Of course, architecture has always been one way of investing money. However, the fact that projects have achieved their purpose if they have been sold on by the original developer before or during the construction phase is a phenomenon of the more recent past. The architects involved here have done their best, have, together with the Lindner Group, devised a sophisticated façade module for One Forty West’s residential units. Furthermore, the Ippolito Fleitz Group and Sebastian Herkner has succeeded in creating contemporary interiors inside the buildings. While, similar to 21 West, the Senckenbergturm boasts a sharply vertical façade sub-divided into sections that at irregular intervals straddle at least two if not more stories, One Forty West’s external appearance really does show off its various uses. A post and beam construction clad with steel elements encloses the hotel’s lower 23 stories and, on the higher levels, the balcony modules spiral up around the 16 floors of the total of 93 rental and owner-occupied properties right to the top of the tower. However, the latter weighs heavily on the overall appearance, jutting out somewhat clumsily over the building beneath it which, because of its façade design, does not really seem to want to function as a podium.

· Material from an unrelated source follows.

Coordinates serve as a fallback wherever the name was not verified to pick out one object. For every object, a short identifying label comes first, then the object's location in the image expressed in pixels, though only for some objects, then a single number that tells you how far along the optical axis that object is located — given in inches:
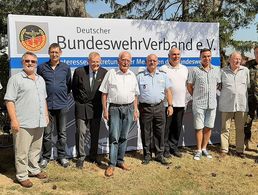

In terms of urban planning, the three building sections have been positioned just as exactly as their details have been designed and executed. They do not, however, make any kind of statement about what architecture might be in the Anthropocene era. As far as the client is concerned the project will work as intended but the ensemble does not address the question of what contribution architecture can make to managing natural resources, to preserving biodiversity, and other contemporary issuesbeyond the scope of a freewheeling real estate market.